Giraldus Cambrensis (who florished in the yeere 1210, vnder king Iohn) in
his booke of the miracles of Ireland, hath certaine words altogether alike
with these videlicet:
[Sidenote: There is a notable whirlepoole on the coast of Norway, caled
Malestrando (Malstrom), about the latitude of 68.] Not farre from these
Islands (namely the Hebrides, Island &c.) towards the North there is a
certaine woonderful whirlpoole of the sea, whereinto all the waues of the
sea from farre haue their course and recourse, as it were without stoppe:
which, there conueying themselues into the secret receptacles of nature,
are swallowed vp, as it were, into a bottomlesse pit, and if it chance that
any shippe doe passe this way, it is pulled, and drawen with such a
violence of the waues, that eftsoones without remedy, the force of the
whirlepoole deuoureth the same.
The Philosophers describe foure indranghts of this Ocean sea, in the foure
opposite quarters of the world, from whence many doe coniecture that as
well the flowing of the sea, as the blasts of the winde, haue their first
originall.
* * * * *
A Testimonie of the learned Mathematician master Iohn Dee, [Footnote: Born
in London in 1537. He was educated at St. John's College, Cambridge. He
was a man of vast erudition, but being, in Mary's reign, suspected of
devoting himself to the "black art," a mob broke into his house and
destroyed his library, museum, and mathematical instruments, said to be
worth L2,000; and he himself was cast into prison.
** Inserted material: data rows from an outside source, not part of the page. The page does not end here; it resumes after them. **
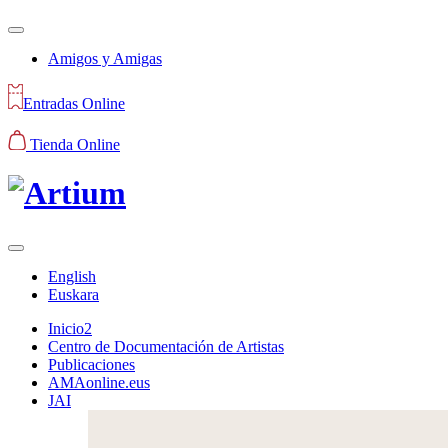
Amigos y Amigas
Entradas Online
Tienda Online
English
Euskara
Inicio2
Centro de Documentación de Artistas
Publicaciones
AMAonline.eus
JAI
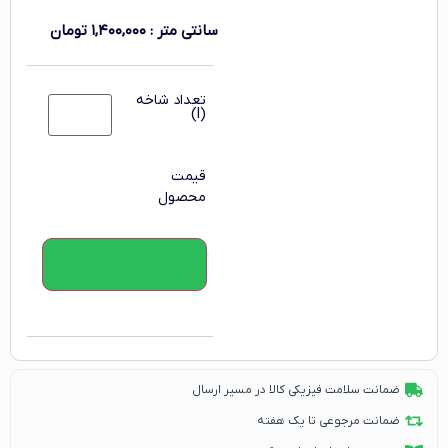
سانتی متر
:
۱,۴۰۰,۰۰۰
تومان
تعداد شاخه
(l)
قیمت
محصول
افزودن به سبد خرید
ضمانت سلامت فیزیکی کالا در مسیر ارسال
ضمانت مرجوعی تا یک هفته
He was in great favour
with Queen Elizabeth, who is said to haue paid him a salary, employed him
on secret political missions, and visited him at Mortlake. He professed
to be able to raise the dead, and had a magic ball (in reality a lump of
black lead), in which he pretended to read the future, and which was
afterwards in Horace Walpole's collection at Strawberry Hill. In 1596. he
was made Warden of Manchester College, and died in 1608.] touching the
foresaid voyage of Nicholas De Linna.
Anno 1360. (that is to wit, in the 34. yeere of the reigne of the
triumphant king Edward the third) a frier of Oxford, being a good
Astronomer, went in companie with others to the most Northren Islands of
the world, and there leauing his company together, hee transited alone, and
purposely described all the Northerne Islands, with the indrawing seas: and
the record thereof at his returne he deliuered to the king of England.
[Sidenote: Inuentio Fortunata.] The name of which booke is Inuentio
Fortunata (aliter fortuna) qui liber incipit a gradu 54.